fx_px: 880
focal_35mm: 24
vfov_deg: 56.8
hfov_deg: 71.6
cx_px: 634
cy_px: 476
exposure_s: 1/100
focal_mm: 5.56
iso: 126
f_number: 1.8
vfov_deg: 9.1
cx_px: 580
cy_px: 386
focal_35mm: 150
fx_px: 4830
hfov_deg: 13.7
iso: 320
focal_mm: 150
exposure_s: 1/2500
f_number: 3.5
###
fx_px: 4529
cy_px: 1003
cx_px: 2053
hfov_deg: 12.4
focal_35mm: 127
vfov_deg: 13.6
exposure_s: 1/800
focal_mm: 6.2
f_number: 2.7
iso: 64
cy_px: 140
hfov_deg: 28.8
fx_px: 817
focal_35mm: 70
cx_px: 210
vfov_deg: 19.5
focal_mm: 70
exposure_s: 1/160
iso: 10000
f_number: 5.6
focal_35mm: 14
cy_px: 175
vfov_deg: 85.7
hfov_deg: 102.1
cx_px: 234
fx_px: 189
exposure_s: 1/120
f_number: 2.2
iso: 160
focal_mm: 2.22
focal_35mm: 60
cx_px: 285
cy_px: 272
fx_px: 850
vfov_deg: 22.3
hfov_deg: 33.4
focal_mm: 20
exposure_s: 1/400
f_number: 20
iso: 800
###
Please return only the lines above, starting at the line that has "vfov_deg: 56.8" and ending at the line that has "f_number: 3.5", keeping both and leaving each one unchanged.

Task answer:
vfov_deg: 56.8
hfov_deg: 71.6
cx_px: 634
cy_px: 476
exposure_s: 1/100
focal_mm: 5.56
iso: 126
f_number: 1.8
vfov_deg: 9.1
cx_px: 580
cy_px: 386
focal_35mm: 150
fx_px: 4830
hfov_deg: 13.7
iso: 320
focal_mm: 150
exposure_s: 1/2500
f_number: 3.5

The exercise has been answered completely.